A human reviewer approved 98% of an agent's proposed actions over four months without rejecting a single one. An independent observer argues this proves the agent is highly reliable. A reliability engineer disagrees. Who is correct and why?

A monitoring system alerts that an agent's average step count per task has increased from 4.2 to 11.8 over the past 48 hours, while task success rate has dropped from 89% to 74%. Which failure mode should the reliability engineer investigate first?

A company skips shadow mode and deploys their new agent directly to 10% of production traffic, arguing that their eval set has 300 cases and an 88% pass rate is sufficient evidence for a live rollout. What is the most significant risk they are accepting?

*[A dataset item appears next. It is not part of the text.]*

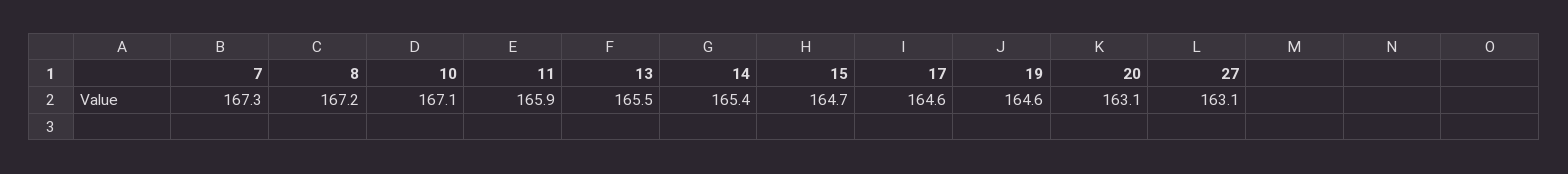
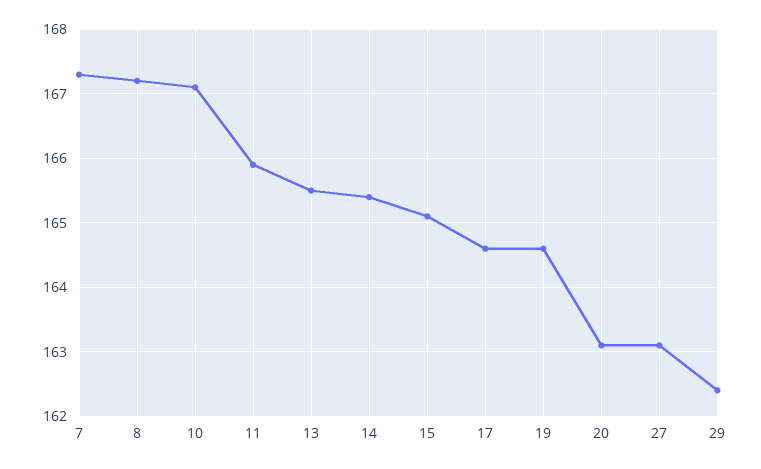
15: 164.7 -> 165.1
29: none -> 162.4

Synthesis: Build a Reliability Stack

Design a Complete Reliability Stack

  1. You have been hired as the reliability lead for a new agent deployment. The agent — called StudyCoach — is designed for high school students. Given a student's course schedule, assignment list, and self-reported study hours, StudyCoach: generates a personalized weekly study plan, sends reminder messages via the school's messaging system, and updates the student's study log in the school's learning management system (LMS) as tasks are completed.
  2. StudyCoach has four tools: read_student_profile(student_id), send_message(student_id, message_text), update_lms_record(student_id, record_type, data), and generate_study_plan(profile_data).
  3. Your job is to design the complete reliability stack before this agent goes live. Produce a written reliability plan covering all five pillars of this module.
  4. PILLAR 1 — FAILURE MODE DEFENSE
  5. For each of the four failure modes, describe: (a) the specific way it could manifest in StudyCoach, and (b) one concrete technical countermeasure that would prevent or detect it.
  6. PILLAR 2 — EVALUATION FRAMEWORK
  7. Design a 12-task eval set for StudyCoach. List each task (4 typical, 3 edge, 3 adversarial, 2 regression based on plausible bugs), its success criteria, and whether success can be verified programmatically or requires human judgment. Choose your top 6 tasks for the fast suite and explain why.
  8. PILLAR 3 — GUARDRAIL STACK
  9. Design at least four guardrails across input, output, and infrastructure layers. For each, specify the layer, what it checks or blocks, the threat it mitigates, and whether it is automated or requires a human confirmation step.
  10. PILLAR 4 — HUMAN OVERSIGHT DESIGN
  11. StudyCoach will send up to 5 messages per student per week. Design the oversight model: which actions require explicit student (or parent) approval, which can run autonomously, and what the approval gate looks like for the highest-stakes action. Propose one countermeasure against automation bias.
  12. PILLAR 5 — DEPLOYMENT PLAN
  13. Write a three-stage deployment plan for StudyCoach, beginning with shadow mode. For each stage: the scope of deployment, the actions authorized, the advancement criteria (specific metrics), the rollback trigger, and the minimum observability infrastructure required at that stage.
  14. FINAL DELIVERABLE: Write a one-paragraph executive summary of your reliability plan — what are the three greatest risks in this deployment, and how does your plan address each one? This paragraph should be understandable to a school administrator with no technical background.